# Support Group for Atheist for "Christian" Clergy???



## DMcFadden (May 1, 2012)

Just when you thought that you had heard it all, now we have support groups for atheist "Christian" clergy?

Religion News Service | Faith | Clergy & Congregations | For clergy, lost faith can lead to lost family, jobs



> BETHESDA, MD (RNS) As coming out parties go, this was a big one.
> 
> As the American Atheists convention here wound down in March, a woman with short dark hair and a dark suit took the stage. Standing under the projection of a large capital “A,” she told the crowd of several hundred that she was a pastor who, for the last several months, had been questioning her beliefs online under the pseudonym “Lynn.”
> 
> ...



A little Google work and you can even find several of her pre-coming out sermons on SermonCentral.com!

Daughter of a SBC pastor, she was a United Methodist.


----------



## arapahoepark (May 1, 2012)

I don't want to sound arrogant, but so far I have probably encountered more atheist jargon than her and have stood firm.
You just wonder if these people are extreme gullible or what....?


----------



## kappazei (May 1, 2012)

My friend's neighbour is an atheist and a clergyman.
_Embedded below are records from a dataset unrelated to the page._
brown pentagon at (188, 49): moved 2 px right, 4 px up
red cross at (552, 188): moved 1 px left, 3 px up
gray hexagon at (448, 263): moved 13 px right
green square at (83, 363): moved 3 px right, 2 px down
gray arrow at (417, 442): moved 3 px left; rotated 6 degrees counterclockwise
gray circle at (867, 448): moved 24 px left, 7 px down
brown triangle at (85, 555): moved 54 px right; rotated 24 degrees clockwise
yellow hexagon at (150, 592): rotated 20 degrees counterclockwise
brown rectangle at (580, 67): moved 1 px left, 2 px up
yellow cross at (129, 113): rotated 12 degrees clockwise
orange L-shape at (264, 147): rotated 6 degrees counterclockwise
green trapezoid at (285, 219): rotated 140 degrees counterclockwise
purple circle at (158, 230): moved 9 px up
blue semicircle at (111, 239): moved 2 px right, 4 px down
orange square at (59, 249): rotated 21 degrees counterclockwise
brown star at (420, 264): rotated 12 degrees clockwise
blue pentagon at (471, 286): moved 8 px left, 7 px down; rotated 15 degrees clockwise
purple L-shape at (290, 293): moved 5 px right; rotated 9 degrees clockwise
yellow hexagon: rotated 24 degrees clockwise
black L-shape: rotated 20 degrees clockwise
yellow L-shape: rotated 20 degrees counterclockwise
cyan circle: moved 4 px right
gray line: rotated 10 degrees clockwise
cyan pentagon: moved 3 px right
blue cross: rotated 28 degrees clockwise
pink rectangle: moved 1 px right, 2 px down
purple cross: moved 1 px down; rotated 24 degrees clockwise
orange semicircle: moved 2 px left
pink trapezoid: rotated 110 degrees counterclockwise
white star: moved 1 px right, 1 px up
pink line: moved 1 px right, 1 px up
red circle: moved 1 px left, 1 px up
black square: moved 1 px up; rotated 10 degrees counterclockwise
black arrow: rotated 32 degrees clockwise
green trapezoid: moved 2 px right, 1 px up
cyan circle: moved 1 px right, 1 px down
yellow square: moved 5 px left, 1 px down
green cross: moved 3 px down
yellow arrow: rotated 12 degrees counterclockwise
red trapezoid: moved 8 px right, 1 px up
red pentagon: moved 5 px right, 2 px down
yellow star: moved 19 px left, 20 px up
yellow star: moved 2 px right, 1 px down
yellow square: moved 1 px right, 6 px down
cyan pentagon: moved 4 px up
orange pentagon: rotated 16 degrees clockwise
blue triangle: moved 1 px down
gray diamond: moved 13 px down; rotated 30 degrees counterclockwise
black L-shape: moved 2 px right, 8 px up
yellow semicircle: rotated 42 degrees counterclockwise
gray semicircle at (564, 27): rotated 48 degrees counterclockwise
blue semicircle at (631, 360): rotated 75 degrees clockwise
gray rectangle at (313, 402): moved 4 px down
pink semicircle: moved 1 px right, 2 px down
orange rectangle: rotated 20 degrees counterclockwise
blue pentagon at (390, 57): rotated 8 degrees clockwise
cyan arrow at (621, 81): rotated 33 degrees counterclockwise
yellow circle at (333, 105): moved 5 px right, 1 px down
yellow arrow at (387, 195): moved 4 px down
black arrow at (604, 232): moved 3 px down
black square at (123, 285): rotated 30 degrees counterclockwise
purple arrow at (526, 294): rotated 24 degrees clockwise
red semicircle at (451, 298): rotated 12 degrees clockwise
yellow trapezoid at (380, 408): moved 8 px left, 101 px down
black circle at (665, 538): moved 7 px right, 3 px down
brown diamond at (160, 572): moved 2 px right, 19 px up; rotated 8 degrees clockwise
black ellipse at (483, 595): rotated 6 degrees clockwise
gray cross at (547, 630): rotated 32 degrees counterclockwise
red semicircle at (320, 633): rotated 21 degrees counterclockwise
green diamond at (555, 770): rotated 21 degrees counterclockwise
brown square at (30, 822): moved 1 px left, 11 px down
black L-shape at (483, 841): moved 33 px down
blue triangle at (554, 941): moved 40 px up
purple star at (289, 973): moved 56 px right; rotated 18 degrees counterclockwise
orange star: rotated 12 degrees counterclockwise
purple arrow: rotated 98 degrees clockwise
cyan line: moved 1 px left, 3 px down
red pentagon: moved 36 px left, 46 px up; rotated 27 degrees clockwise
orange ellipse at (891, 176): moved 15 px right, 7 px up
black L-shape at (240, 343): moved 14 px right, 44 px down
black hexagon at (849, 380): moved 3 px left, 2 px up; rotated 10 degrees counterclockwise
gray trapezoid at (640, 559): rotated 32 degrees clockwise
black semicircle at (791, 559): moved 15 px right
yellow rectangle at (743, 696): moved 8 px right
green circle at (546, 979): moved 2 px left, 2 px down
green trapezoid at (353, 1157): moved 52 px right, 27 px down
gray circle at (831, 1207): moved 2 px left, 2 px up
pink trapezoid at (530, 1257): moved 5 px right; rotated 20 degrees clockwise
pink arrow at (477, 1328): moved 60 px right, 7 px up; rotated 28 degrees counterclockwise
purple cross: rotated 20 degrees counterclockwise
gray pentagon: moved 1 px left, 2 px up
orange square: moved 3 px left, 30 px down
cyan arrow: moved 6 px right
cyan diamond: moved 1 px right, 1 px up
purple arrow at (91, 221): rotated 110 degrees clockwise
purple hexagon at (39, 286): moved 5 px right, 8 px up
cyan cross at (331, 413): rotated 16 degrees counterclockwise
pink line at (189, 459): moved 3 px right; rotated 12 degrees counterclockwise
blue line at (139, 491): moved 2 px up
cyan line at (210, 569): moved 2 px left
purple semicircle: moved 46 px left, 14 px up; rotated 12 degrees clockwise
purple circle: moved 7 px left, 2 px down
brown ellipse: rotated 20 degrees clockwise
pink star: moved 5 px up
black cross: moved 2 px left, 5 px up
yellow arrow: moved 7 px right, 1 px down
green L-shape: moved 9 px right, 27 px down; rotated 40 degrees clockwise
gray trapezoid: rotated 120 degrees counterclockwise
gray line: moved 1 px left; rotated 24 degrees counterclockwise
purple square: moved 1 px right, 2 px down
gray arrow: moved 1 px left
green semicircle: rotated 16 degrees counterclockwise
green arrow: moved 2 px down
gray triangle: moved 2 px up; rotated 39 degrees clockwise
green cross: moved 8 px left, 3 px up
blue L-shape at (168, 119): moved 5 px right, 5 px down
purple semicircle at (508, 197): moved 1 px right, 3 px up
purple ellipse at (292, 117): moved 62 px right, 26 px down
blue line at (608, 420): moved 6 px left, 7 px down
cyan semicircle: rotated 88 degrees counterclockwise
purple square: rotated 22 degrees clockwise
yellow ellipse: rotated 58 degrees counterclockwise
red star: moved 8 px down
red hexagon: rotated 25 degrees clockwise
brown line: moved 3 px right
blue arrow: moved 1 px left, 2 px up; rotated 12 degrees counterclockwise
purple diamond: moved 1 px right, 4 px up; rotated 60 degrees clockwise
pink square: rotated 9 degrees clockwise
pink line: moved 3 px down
I just don't understand how these people get away without being de-frocked by their denominational leaders.


----------



## Mushroom (May 1, 2012)

arap said:


> You just wonder if these people are extreme gullible or what....?


Unregenerate seems more likely to be the problem.


----------



## DMcFadden (May 1, 2012)

I seriously wonder how people graduate from most mainline seminaries without becoming atheists.


----------